**Document passage**
§ §

BACKGROUND OF THE INVENTION

1. Field of the Invention

The present invention relates to a helical spring toy and a response device therefor and in particular a device which combines the action of a helical coil spring toy with a response each time the wave of expanded coils changes direction.

2. Description of the Related Art

A helical coil spring toy that produces an action is well known in the art, such type of toys being popular for many years under the trademark SLINKY. The helical coil spring toy comprises a metal or plastic type helical coil, which can be easily compressed or stretched by a small child. The helical coil spring toy can be placed at the top of a stairway so that when correctly propelled the helical coil spring toy travels end over end thereby appearing to "walk" down the stairs. The toy can also be utilized in other ways, for example by holding one end in each hand and then exciting the toy to produce a wavelike motion of the spring.

Several prior art inventions combine the action of a spring type toy with some form of a sound response. U.S. Pat. No. 5,431,591, for example, discloses a hand-held helical coil spring toy having a tone generator at one end. Varying musical tones are generated as the spring is manually compressed and released based upon the amount of pressure with which the tone generator is grasped. Although this device generates a musical tone when the tone generator is stimulated, no sound is produced when the end not having the tone generator is excited.

Another hand-held helical coil spring toy is disclosed in U.S. Pat. No. 4,187,635, and has a resonator and diaphragm that amplify the natural frequency of the spring. This device must be manually activated, and as a further disadvantage, does not produce electronically generated sounds. As a further example of the prior art, U.S. Pat. No. 4,904,222 discloses a response device having a signal generator attached to a flexible spring-like member. When the flexible member is waved, a sound is produced, which varies in relation to the amount of flexure. A first tone is produced with respect to an electronic oscillatory signal and a second tone is generated when the frequency of the oscillatory signal exceeds a predetermined value. This response device does not have a helical coil spring element.

SUMMARY OF THE INVENTION

It is an object of the present invention to provide a helical coil spring toy and a response device therefor which produces a response when the wave of the coils changes direction, and particularly wherein a response is generated each time an end of the spring contacts a surface, such as the case where the spring toy "walks" end over end down a flight of stairs.

The present invention is a response device for use with a helical coil spring toy, that generates a response, such as sound or light, whenever the wave of the coils changes direction. The inventive device comprises two end caps which are affixed to the two free ends of the coil spring. One of the two end caps is an active end cap, having a housing which contains the mechanism for generating the response. The other end cap is a passive end cap, having a housing similar to the active end cap, but without the response mechanism. A unique feature of the present invention is that not only is a response generated when the wave of coils changes direction at the active end cap, but a response is also generated when the wave of coils changes direction at the passive end cap.

Each end cap forms a housing having a sidewall, a top member attached to the edge of the sidewall facing the coil spring, and a bottom member removably attached to the other edge of the sidewall. Clips disposed along the perimeter of each top member secure a free end of the coil spring to each end cap. In another embodiment of the present invention, the end caps are cylindrical in shape, matching the configuration of the coil spring. It is to be understood however, that the end caps may be of any number of different shapes, for example, hexagonal and any number of interesting designs and colors. Furthermore, the end caps are formed of a plastic type material, although other materials, such as metals or resins, may be used.

§ §

(Stored entries)
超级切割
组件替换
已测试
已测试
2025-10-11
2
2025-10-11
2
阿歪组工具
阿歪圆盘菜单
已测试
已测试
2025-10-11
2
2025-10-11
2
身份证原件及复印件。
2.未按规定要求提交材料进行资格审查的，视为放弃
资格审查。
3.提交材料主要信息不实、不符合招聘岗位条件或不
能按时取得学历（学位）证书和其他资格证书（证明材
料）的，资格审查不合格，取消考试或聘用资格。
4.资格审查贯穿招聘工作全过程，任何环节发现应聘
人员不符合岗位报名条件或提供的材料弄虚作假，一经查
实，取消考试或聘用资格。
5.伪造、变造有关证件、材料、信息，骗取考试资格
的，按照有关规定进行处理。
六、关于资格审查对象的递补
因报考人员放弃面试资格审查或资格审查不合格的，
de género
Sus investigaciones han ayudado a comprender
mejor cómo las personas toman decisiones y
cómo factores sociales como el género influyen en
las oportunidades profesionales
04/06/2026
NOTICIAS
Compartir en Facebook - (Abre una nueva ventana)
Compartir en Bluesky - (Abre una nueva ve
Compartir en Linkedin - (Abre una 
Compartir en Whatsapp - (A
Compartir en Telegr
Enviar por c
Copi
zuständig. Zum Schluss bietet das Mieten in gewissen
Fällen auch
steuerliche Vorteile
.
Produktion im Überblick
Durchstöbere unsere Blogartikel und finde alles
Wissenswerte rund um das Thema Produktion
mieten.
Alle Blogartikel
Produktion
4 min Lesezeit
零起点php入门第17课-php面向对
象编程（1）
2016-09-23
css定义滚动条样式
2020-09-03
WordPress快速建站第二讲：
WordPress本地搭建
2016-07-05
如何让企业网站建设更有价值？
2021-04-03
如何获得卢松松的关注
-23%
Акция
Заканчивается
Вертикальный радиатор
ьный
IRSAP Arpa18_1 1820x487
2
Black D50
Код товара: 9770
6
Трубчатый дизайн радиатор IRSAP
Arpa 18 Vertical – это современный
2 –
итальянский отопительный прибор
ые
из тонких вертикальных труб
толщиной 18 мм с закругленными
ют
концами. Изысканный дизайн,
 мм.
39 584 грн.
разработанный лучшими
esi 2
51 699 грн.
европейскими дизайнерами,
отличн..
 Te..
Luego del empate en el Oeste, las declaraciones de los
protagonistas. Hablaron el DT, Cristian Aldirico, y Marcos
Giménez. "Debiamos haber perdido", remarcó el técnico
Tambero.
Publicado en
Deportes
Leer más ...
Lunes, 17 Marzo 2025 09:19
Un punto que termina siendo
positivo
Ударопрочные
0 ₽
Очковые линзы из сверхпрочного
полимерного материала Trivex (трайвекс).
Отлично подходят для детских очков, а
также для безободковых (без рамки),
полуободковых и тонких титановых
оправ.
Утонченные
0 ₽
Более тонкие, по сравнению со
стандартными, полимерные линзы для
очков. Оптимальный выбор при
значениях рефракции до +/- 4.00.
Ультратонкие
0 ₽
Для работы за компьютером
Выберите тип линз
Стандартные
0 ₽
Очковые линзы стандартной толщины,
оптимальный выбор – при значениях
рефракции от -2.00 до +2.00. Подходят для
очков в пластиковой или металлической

§ §

**Assigned task**
Which U.S. patent numbers does the spring toy passage cite?

**Your solution**
5,431,591; 4,187,635; 4,904,222